### Texte fourni
== == ==

Beaucoup d’observateurs n’ont pas vu les provocations américaines que nous venons de relater. Celles-ci n’ont jamais été rapportées dans les médias grand public. En ce qui concerne les relations internationales, les médias mainstream ne sont que des relais de diffusion de la politique de leur pays, laquelle n’est que la politique de l’hégémon étatsunien. Il n’y a pas de journalisme d’enquête en matière de géopolitique au sein de ces médias. Les reporters envoyés, là où il y a des conflits ne font que rapporter des évènements interprétés et faussés selon les aprioris, les récits et les grilles de perception créés par l’impérialisme étatsunien pour promouvoir sa politique. Ainsi, les nouvelles au sujet de l’Ukraine ne sont parvenues aux citoyens occidentaux que lorsque Moscou a rassemblé ses troupes à proximité de la frontière ukrainienne. Lorsque les Russes sont intervenus, l’invasion a été en première page des journaux et en première place dans les bulletins de nouvelles. Les citoyens occidentaux ont ainsi cru la propagande américaine affirmant qu’il s’agissait d’une agression non provoquée. Ils ont alors attribué à Poutine des visées impérialistes et même la volonté de reconstituer l’Union soviétique.

La vérité est pourtant toute autre. Cacher les origines d’un conflit est une vieille technique pour manipuler l’opinion publique. L’Oncle Sam s’est servi de la minorité néo-nazie installée au pouvoir en 2014 pour entraîner l’Ukraine dans la guerre. Le moyen était de sacrifier le peuple ukrainien en faisant de lui de la chair à canon, le but ultime étant d’affaiblir la Russie. Cet objectif l’emportait sur des considérations « bassement » humanitaires. Les effusions d’émotion et de sympathie pour le peuple ukrainien n’étaient que cynisme, hypocrisie et duplicité. Il a été jeté au feu par ses faux amis occidentaux qui s’en sont servis pour leur politique mondiale.

L’intervention russe du 24 février 2022 a donné lieu à des interprétations divergentes. Pour certains, c’était une agression, donc une violation du droit international; pour d’autres, un acte d’autodéfense contre une menace explicite, mesure reconnue par le droit international. Il s’agissait d’une intervention préventive, un peu comme lorsqu’un individu intervient vigoureusement, même violemment, pour empêcher qu’on lui place un fusil sur la tempe. Tout de suite après, il aurait voulu faire la paix pourvu qu’on lui promette de ne pas tenter à nouveau de lui mettre un fusil sur la tempe. Les deux étaient sur le point de s’entendre lorsque le véritable responsable du trouble est apparu pour interrompre la négociation.

== == ==

Données recueillies
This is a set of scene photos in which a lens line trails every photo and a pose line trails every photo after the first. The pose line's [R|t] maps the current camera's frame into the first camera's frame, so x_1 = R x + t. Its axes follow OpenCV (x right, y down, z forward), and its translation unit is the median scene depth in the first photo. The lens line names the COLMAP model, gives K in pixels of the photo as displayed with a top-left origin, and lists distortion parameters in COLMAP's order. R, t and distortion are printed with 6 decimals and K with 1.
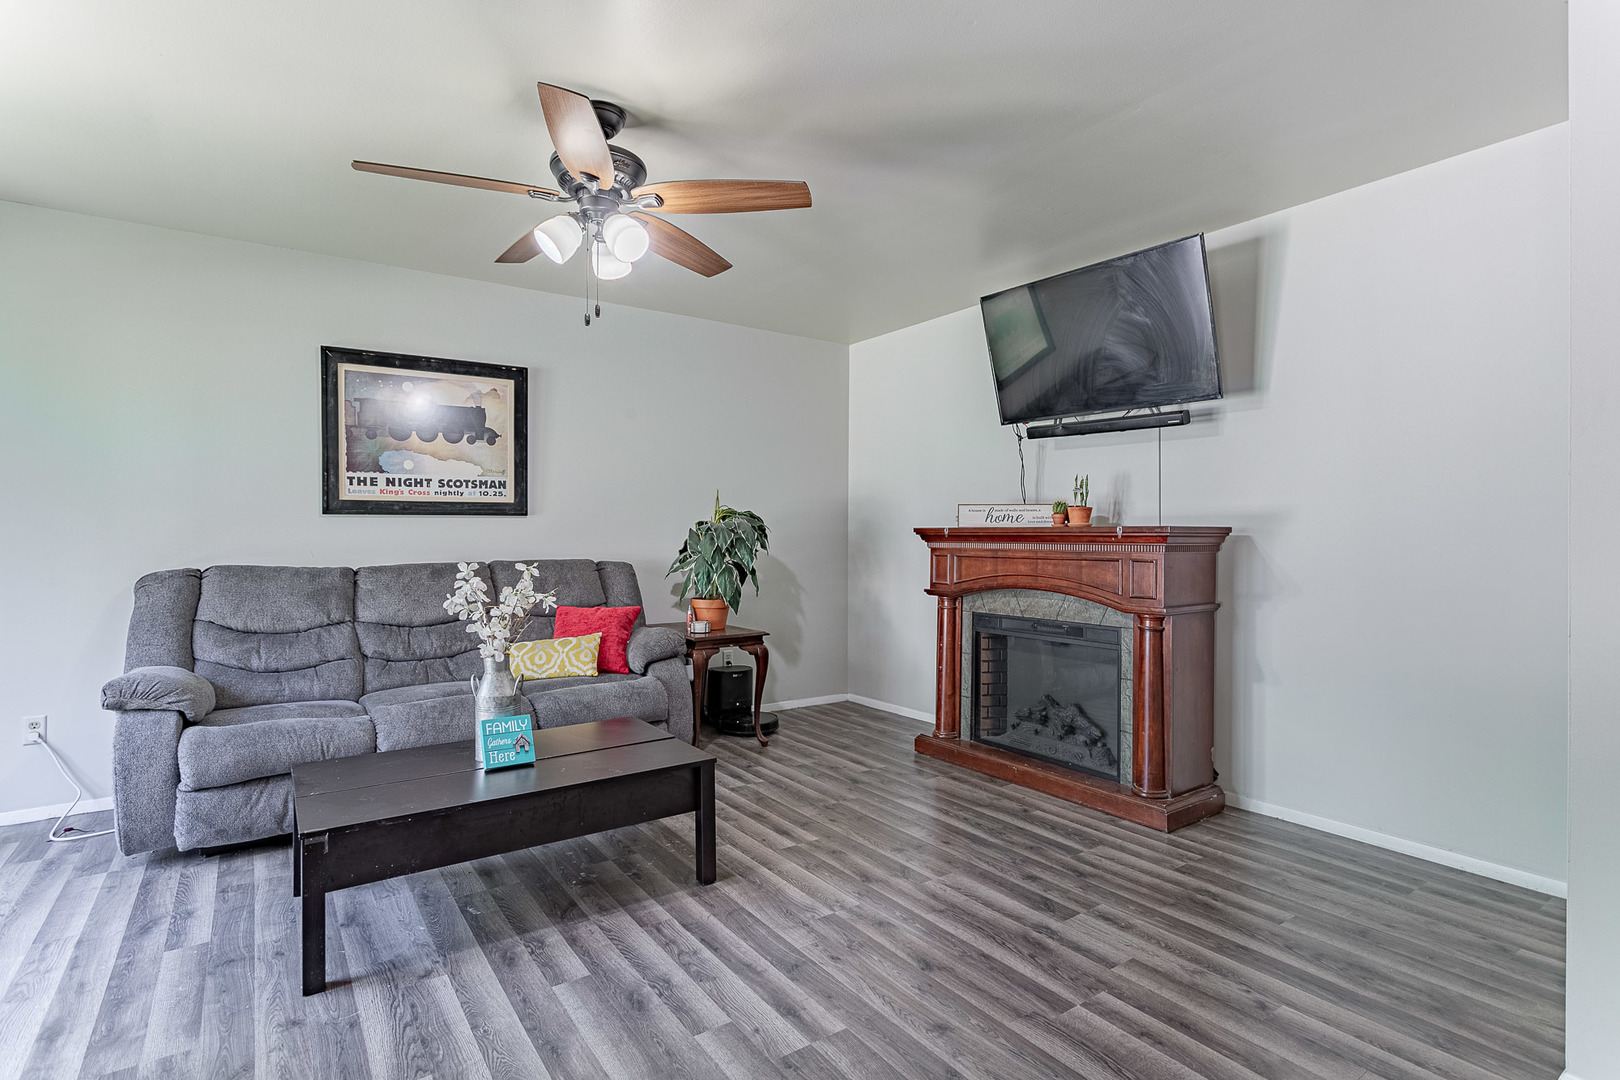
lens RADIAL K [[797.0, 0, 807.6], [0, 797.0, 530.8], [0, 0, 1]] dist [-0.019701, 0.000454]
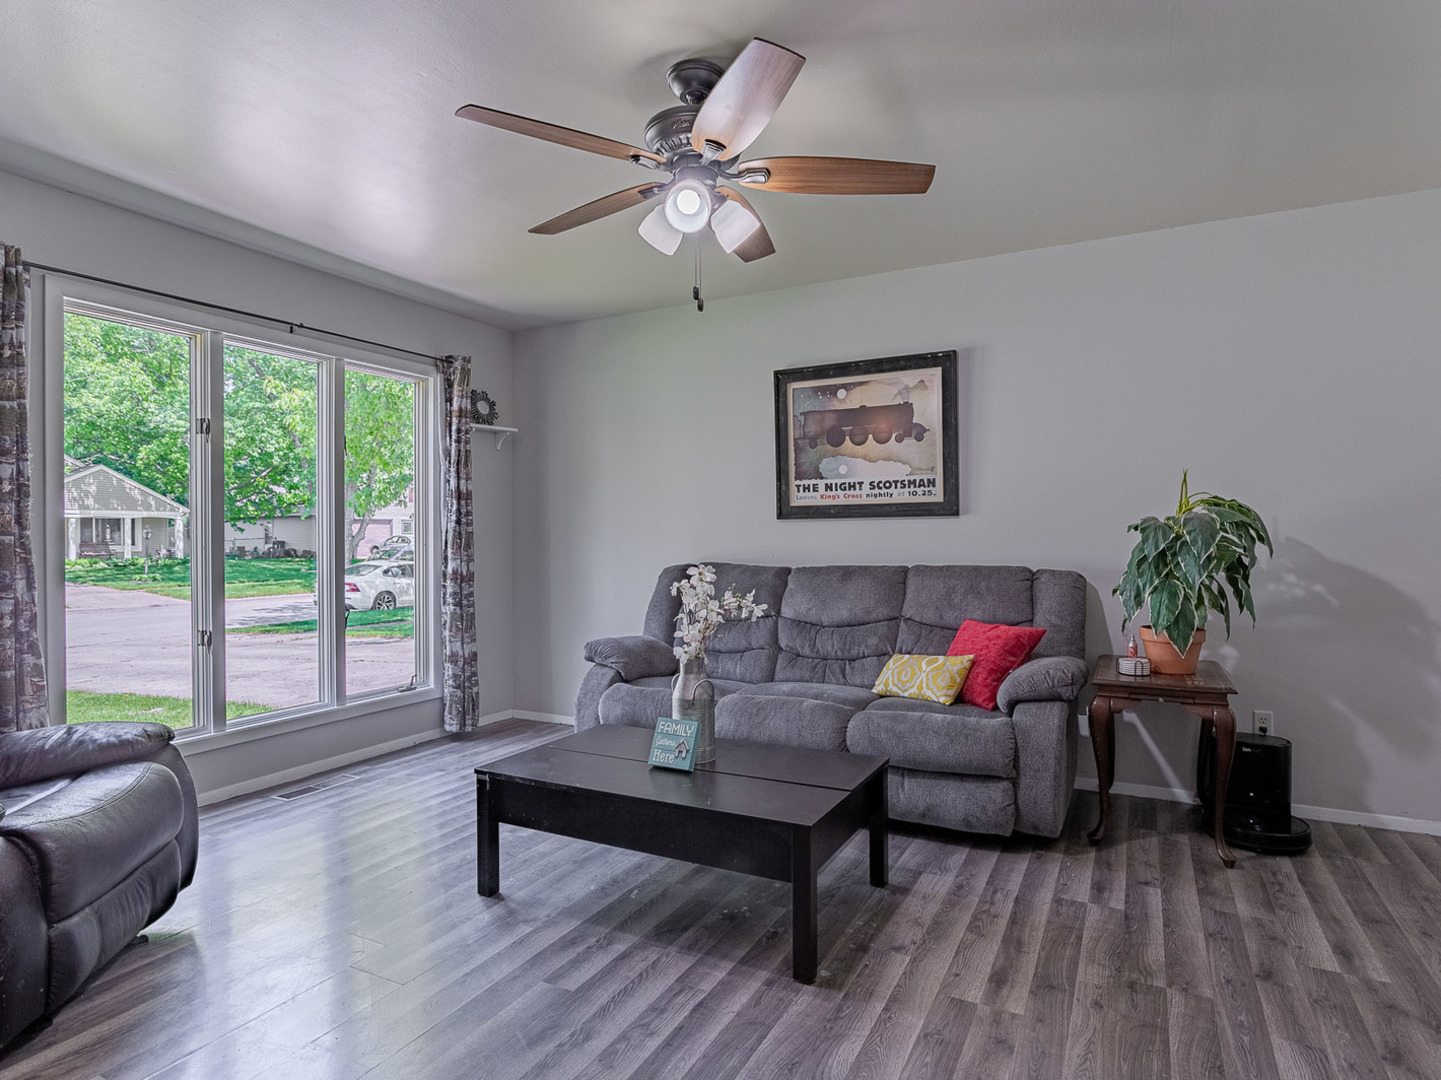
lens RADIAL K [[810.6, 0, 717.5], [0, 810.6, 541.1], [0, 0, 1]] dist [-0.017269, 0.006554]
pose [[0.459443, 0.003172, -0.888201, 0.368543], [0.008112, 0.999937, 0.007768, 0.000289], [0.888170, -0.010774, 0.459389, 0.379748]]
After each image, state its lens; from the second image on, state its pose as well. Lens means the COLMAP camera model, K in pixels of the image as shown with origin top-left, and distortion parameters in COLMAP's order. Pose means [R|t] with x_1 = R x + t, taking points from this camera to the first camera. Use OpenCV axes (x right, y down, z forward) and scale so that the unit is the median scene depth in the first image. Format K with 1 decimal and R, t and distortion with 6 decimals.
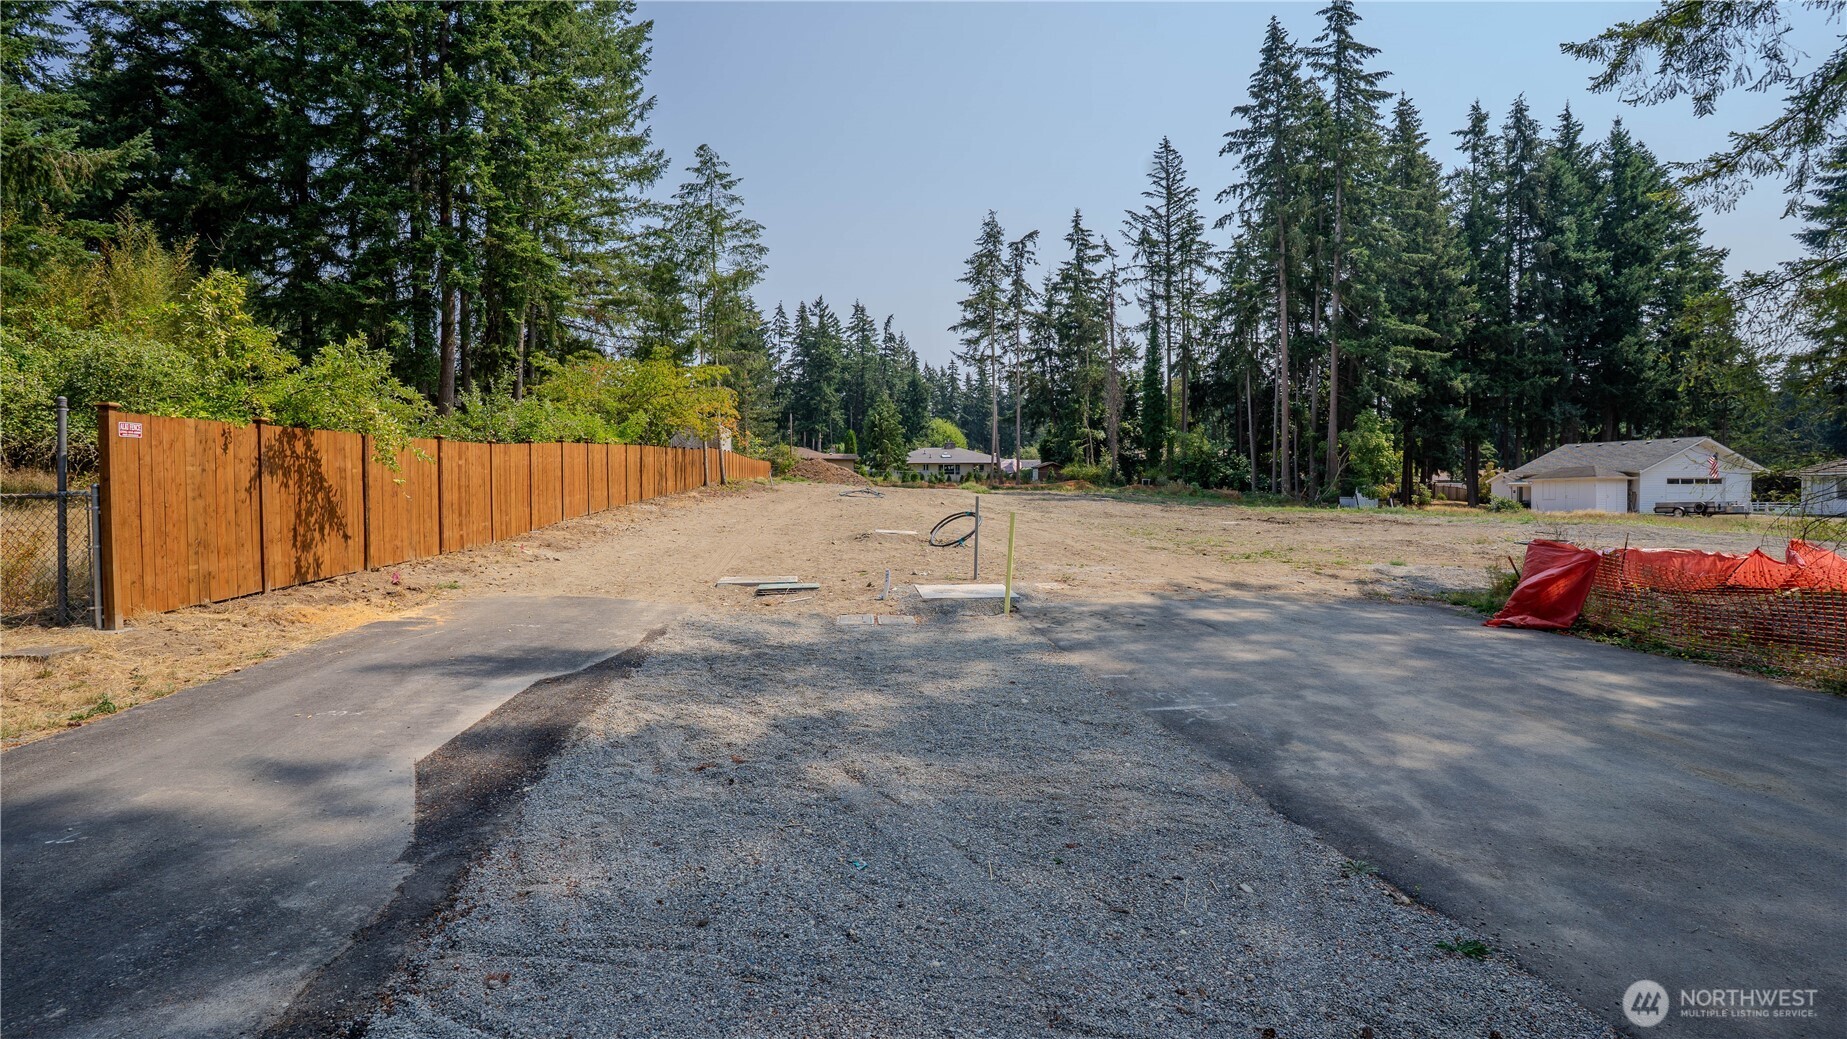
lens RADIAL K [[907.6, 0, 907.2], [0, 907.6, 502.3], [0, 0, 1]] dist [-0.076575, 0.035698]
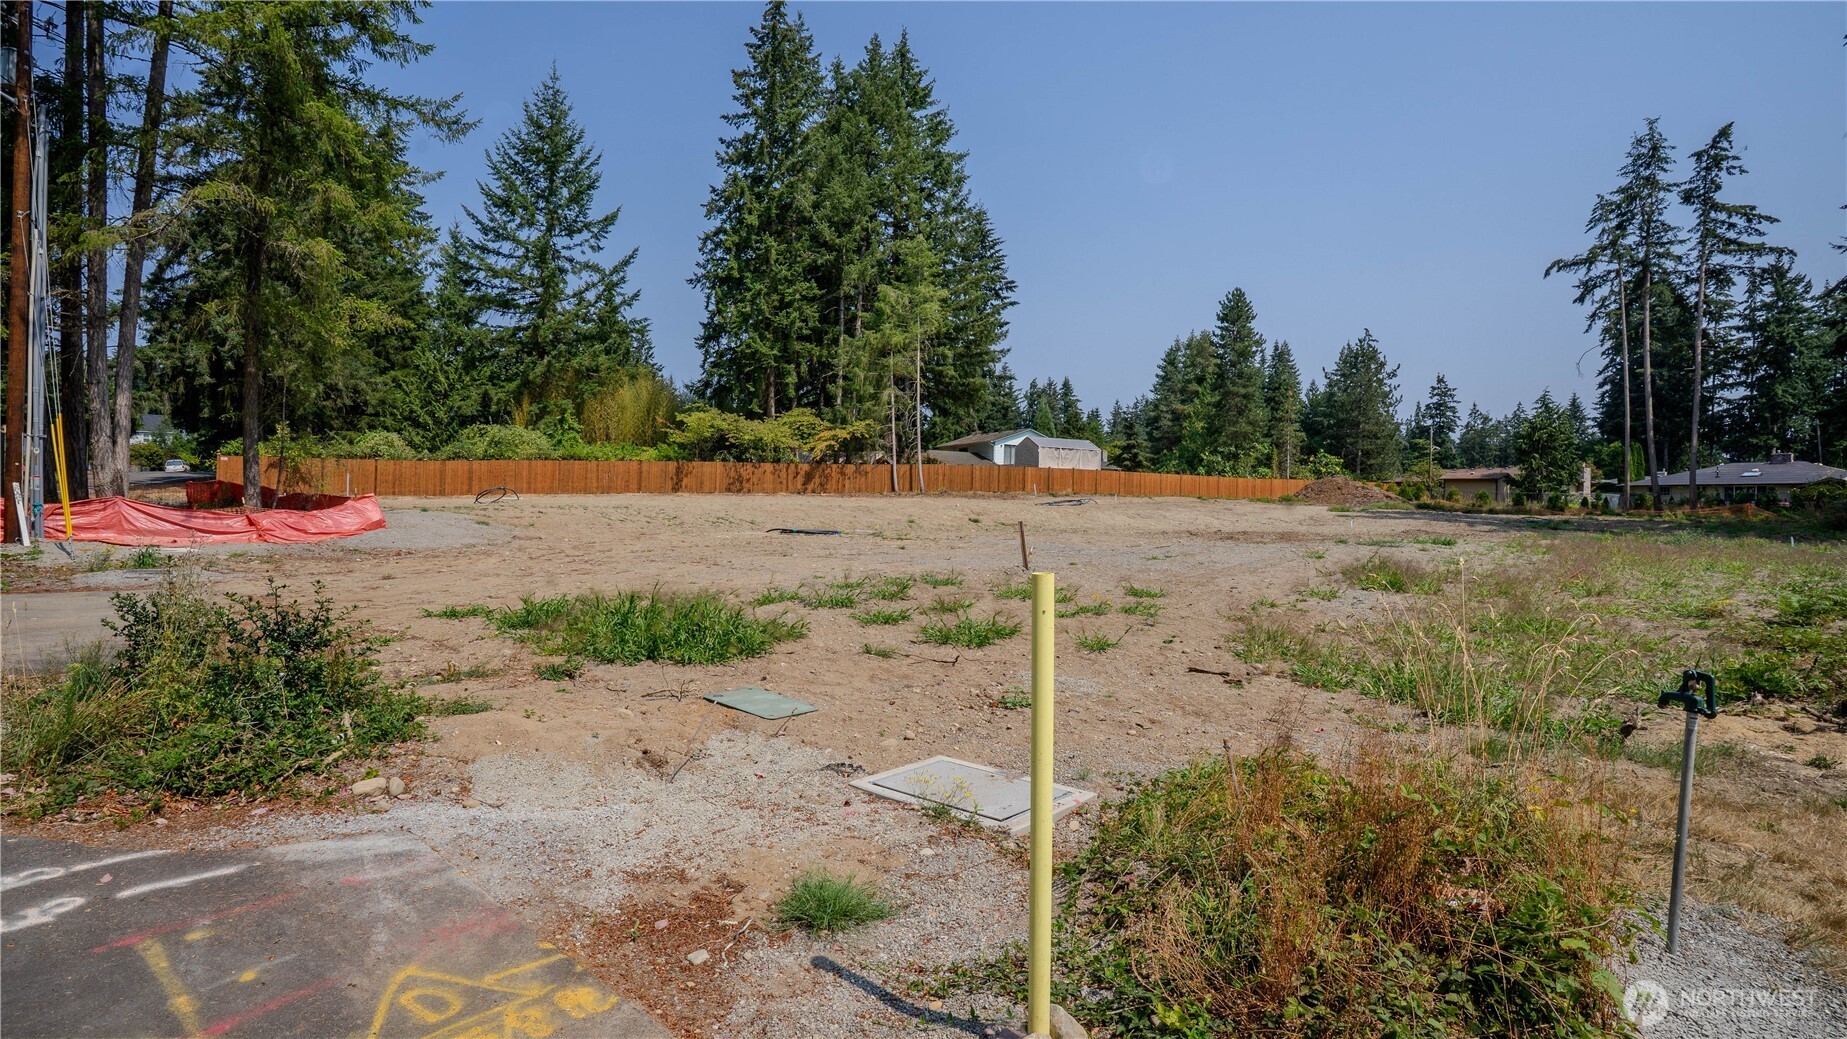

== == ==

### Exercice 1
Reproduisez sans rien changer le passage du texte sur la guerre en Ukraine qui s'ouvre sur les mots « La vérité est » et se clôt sur les mots « leur politique mondiale. ».
### Exercice 2
Prolongez le texte sur la guerre en Ukraine en reprenant juste après sa dernière phrase.

### Résultat 1
La vérité est pourtant toute autre. Cacher les origines d’un conflit est une vieille technique pour manipuler l’opinion publique. L’Oncle Sam s’est servi de la minorité néo-nazie installée au pouvoir en 2014 pour entraîner l’Ukraine dans la guerre. Le moyen était de sacrifier le peuple ukrainien en faisant de lui de la chair à canon, le but ultime étant d’affaiblir la Russie. Cet objectif l’emportait sur des considérations « bassement » humanitaires. Les effusions d’émotion et de sympathie pour le peuple ukrainien n’étaient que cynisme, hypocrisie et duplicité. Il a été jeté au feu par ses faux amis occidentaux qui s’en sont servis pour leur politique mondiale.

### Résultat 2
Ceux qui se sont insurgés contre la désinformation russophobe des États-Unis ont été aussitôt catalogués de pro-Poutine. On leur a reproché de ne pas démontrer suffisamment de compassion à l’égard du peuple ukrainien. L’unanimisme a été imposé à l’opinion. Il n’y a pas eu un seul son de cloche dissonant, aucune dissidence exprimée au sein des médias établis. On n’a pas vu ni compris que la critique des États-Unis visait justement à empêcher la guerre que les Américains étaient en train de mener sur le dos du peuple ukrainien.

Pour agir en fonction d’une véritable compassion à l’égard du peuple ukrainien, il ne fallait pas promouvoir l’escalade belligérante américaine, car celle-ci favorisait une guerre par procuration qui allait décimer cette population. Il fallait au contraire démontrer de la compréhension à l’égard des besoins sécuritaires de la Russie, cesser de rapprocher les forces militaires de l’OTAN de ses frontières et favoriser de cette manière la désescalade pour sauvegarder l’intégrité du peuple ukrainien.

Malheureusement, les politiciens, les journalistes et les intellectuels occidentaux ont pour la plupart été bluffés par la propagande des néoconservateurs bellicistes américains. Ces derniers ont rendu la guerre inévitable afin d’essayer de perpétuer la domination des États-Unis dans le monde. Ils ont délibérément choisi de combattre la Russie jusqu’au dernier ukrainien.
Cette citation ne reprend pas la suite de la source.